Behaves like any other new(), really.

The graph will be sent to the location specified by output_file(); STDOUT by default.

In addition to the regular rrdgraph options, you can also add a tz=timezone param which will render the graph in the given timezone.

The key-value pairs need a little translation to get them successfully passed through the URL. Your URL or CGI library will probably handle most of this automatically. Here's the full examplanation.

Let's convert a fairly standard set of args for RRDs::graph() to GET-style CGI params, starting with:

RRDs::graph(
	'/path/to/output/file.png',
	'--start' => '-1d',
	'--end' => 'now',
	'--height' => 200,
	'--width' => 600,
	'--imgformat' => 'PNG',
	'--lower-limit' => 0,
	'--title' => 'This is a title',
	'--vertical-label' => 'bps',
	'DEF:ds0' => '/var/rrd/router/data/router.example.com/gigabitethernet101.rrd:ds0:MAX',
	'DEF:ds1' => '/var/rrd/router/data/router.example.com/gigabitethernet101.rrd:ds1:MAX',
	'CDEF:in:ds0,8,*',  # convert bytes to bits
	'CDEF:out:ds1,8,*',
	'LINE1:in#33ee33:Input',
	'LINE1:out#0000ff:Output',
);

First, completely drop the first argument. We don't need an output filename anymore - that's handled by output_file() instead.

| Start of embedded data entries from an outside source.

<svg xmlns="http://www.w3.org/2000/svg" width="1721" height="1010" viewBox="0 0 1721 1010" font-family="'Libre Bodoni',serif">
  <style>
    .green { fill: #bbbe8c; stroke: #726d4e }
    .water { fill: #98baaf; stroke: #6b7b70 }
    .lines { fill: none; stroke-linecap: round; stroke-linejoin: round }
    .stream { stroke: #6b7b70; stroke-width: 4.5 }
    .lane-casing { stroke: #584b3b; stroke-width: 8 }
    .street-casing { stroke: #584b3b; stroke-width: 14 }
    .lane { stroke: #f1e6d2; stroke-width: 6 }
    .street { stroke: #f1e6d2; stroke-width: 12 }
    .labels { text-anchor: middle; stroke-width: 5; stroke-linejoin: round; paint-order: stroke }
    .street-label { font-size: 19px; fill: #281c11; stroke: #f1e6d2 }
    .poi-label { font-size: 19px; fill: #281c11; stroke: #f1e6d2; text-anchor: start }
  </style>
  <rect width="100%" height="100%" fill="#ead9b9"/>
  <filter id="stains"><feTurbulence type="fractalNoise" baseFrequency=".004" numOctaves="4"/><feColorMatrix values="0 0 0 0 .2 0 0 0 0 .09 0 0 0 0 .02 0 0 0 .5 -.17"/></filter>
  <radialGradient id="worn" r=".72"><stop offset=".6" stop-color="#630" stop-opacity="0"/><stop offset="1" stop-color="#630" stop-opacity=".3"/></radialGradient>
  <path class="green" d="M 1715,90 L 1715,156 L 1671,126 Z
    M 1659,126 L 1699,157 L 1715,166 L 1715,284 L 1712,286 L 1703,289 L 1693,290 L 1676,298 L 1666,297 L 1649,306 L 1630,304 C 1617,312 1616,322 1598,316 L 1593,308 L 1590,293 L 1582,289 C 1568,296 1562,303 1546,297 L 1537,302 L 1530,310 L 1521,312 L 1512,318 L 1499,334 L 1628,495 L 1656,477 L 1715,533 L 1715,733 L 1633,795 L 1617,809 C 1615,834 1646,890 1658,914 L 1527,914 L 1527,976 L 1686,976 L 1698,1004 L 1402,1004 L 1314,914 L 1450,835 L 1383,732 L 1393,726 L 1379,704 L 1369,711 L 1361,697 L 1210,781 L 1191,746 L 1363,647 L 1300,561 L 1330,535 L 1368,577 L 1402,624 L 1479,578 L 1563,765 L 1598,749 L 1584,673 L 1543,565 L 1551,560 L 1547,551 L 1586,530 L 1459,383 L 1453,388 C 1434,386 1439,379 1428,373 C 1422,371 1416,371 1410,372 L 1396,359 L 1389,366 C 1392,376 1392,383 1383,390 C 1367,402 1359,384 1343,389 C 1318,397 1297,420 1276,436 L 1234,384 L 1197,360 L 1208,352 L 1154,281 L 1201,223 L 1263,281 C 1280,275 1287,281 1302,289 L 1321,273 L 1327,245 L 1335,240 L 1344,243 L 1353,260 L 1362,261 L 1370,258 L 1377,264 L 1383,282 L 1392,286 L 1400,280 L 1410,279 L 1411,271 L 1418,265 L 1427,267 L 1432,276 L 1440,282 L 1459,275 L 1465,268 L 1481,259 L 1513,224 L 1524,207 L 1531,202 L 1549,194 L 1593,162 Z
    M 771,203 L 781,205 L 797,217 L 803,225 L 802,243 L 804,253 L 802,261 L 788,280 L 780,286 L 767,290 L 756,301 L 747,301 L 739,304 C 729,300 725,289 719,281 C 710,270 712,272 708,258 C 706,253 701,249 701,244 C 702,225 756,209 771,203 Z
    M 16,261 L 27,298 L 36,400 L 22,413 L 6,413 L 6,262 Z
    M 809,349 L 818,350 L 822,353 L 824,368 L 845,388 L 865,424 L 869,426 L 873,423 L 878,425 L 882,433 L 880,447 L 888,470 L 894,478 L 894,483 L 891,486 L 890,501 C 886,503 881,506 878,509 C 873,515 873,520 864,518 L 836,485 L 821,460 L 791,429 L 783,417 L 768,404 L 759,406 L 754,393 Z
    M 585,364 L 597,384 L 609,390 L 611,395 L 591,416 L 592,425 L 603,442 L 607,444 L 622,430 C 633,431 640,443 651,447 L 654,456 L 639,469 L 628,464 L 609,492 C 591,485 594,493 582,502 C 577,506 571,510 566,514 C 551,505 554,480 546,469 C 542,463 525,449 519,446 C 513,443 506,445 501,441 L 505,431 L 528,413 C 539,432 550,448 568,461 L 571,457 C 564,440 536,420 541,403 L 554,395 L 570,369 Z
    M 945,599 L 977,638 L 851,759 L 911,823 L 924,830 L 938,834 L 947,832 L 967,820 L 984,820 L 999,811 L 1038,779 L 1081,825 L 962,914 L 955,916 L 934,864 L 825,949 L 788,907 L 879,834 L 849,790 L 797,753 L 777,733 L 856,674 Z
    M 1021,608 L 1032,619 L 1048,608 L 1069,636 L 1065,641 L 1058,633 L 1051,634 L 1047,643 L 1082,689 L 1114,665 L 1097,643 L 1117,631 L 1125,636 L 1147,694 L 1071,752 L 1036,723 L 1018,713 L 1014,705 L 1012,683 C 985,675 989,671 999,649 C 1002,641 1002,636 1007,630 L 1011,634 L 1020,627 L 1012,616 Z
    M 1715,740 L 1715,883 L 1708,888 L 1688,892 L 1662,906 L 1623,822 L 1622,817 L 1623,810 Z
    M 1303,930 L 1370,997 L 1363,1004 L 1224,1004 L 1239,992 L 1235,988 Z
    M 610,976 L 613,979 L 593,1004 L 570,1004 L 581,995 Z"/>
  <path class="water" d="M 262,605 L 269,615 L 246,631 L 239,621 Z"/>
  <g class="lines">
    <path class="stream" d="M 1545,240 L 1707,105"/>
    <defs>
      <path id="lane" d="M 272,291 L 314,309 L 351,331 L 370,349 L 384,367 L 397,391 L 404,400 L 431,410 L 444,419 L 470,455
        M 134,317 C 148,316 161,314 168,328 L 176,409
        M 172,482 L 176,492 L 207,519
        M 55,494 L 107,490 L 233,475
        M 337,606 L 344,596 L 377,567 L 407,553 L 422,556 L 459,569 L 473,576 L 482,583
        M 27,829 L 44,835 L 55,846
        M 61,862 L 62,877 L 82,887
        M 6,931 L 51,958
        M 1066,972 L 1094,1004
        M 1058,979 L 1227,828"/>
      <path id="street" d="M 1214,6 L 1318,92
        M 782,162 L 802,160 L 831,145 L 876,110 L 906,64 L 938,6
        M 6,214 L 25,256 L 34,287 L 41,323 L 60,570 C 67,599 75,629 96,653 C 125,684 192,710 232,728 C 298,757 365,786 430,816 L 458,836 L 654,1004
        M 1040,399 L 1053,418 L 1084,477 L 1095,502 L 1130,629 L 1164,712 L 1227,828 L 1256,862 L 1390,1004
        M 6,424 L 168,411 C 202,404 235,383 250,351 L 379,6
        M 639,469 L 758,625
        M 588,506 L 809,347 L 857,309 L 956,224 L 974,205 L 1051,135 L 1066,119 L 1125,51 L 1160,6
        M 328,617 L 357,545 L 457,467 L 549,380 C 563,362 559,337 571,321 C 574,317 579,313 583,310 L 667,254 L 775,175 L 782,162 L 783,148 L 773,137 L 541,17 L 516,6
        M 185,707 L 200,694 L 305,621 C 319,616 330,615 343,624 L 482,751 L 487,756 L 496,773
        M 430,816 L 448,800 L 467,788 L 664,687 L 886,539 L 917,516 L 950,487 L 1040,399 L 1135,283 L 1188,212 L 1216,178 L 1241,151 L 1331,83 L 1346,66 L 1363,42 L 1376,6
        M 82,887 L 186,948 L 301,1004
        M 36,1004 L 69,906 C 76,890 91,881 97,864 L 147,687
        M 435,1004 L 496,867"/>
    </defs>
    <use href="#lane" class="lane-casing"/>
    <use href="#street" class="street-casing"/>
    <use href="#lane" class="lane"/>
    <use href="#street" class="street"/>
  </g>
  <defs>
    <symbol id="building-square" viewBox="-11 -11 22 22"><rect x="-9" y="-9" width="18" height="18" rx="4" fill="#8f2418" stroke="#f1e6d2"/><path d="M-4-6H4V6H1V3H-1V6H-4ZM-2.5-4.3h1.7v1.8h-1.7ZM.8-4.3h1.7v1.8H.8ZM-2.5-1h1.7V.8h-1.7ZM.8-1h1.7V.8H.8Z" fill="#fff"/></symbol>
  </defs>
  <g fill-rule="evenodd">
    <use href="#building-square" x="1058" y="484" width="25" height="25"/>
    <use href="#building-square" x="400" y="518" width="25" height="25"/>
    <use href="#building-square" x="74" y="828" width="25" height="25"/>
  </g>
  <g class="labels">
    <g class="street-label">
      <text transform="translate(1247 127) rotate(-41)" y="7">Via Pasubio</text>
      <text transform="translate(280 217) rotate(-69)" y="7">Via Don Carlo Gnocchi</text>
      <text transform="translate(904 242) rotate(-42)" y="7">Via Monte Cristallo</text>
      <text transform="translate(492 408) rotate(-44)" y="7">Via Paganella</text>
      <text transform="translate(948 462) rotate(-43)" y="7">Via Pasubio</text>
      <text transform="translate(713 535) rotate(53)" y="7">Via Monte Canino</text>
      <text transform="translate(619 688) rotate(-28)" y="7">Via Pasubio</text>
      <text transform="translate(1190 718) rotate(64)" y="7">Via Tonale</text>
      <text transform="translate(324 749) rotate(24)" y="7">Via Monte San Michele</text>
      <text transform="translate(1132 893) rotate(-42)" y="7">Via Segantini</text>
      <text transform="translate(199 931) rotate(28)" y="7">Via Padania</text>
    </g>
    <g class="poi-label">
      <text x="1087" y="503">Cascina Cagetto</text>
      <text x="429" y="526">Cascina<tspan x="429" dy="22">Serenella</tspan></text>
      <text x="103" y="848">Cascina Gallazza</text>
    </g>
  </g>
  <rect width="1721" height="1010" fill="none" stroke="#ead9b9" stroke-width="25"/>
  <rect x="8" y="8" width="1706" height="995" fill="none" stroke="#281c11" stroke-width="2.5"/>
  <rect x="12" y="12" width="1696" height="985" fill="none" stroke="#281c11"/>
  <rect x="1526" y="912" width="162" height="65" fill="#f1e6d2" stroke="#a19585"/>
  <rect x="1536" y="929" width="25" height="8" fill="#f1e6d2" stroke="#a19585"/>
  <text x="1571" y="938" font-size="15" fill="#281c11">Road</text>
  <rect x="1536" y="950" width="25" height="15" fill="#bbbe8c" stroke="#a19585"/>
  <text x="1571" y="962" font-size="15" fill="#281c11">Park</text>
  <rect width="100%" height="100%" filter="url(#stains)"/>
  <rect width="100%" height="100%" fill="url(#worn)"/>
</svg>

Next, change the Perl hash-style key-value params to from key > value to CGI-style: key=value;

Next, delete the first half of the path - the rrd_base() - from your DEF statements. That will change the DEF lines to:

'DEF:ds0' => 'router.example.com/gigabitethernet101.rrd:ds0:MAX',
'DEF:ds1' => 'router.example.com/gigabitethernet101.rrd:ds1:MAX',

Finally, make sure your params are encoded so they pass through the CGI interface. URI::Escape::uri_escape() will, for example, convert the hashmarks in LINE1 statements from # to %23. Here's what the LINE1 entries should look like after encoding:

'LINE1:in%2333ee33:Input',
'LINE1:out%230000ff:Output',

Many of these will be handled automatically if you're relying on a CGI or URL module to construct the URL for you.

output_file() - where will the new graph be created?

Defaults to STDOUT (-).

rrd_base() - pathname to your RRD files.

Users will be able to specify partial paths to the RRDs beneath this directory in their DEF declarations but they will be sandboxed into this directory. Don't be too permissive - it's a security risk.

Must end with "/".

error_img() - pathname (not URL) to an image that says "an error happened".

Check your webserver's logs to see what went wrong.

tz() - get/set the timezone for the graph.

Pertinent if you have RRDs in different timezones.

normalize_params() - clean up and reassemble the input params

Called internally.

logging() - if true, will print the normalized (processed) params to log

AUTHOR

Joshua Keroes, <joshua at cpan.org>

BUGS

Please report any bugs or feature requests to bug-rrd-cgi-image at rt.cpan.org, or through the web interface at http://rt.cpan.org/NoAuth/ReportBug.html?Queue=RRD-CGI-Image. I will be notified, and then you'll automatically be notified of progress on your bug as I make changes.

SUPPORT

You can find documentation for this module with the perldoc command.

perldoc RRD::CGI::Image

You can also look for information at:

SEE ALSO

RRDs

COPYRIGHT & LICENSE

Copyright 2008 Joshua Keroes, all rights reserved.

This program is free software; you can redistribute it and/or modify it under the same terms as Perl itself.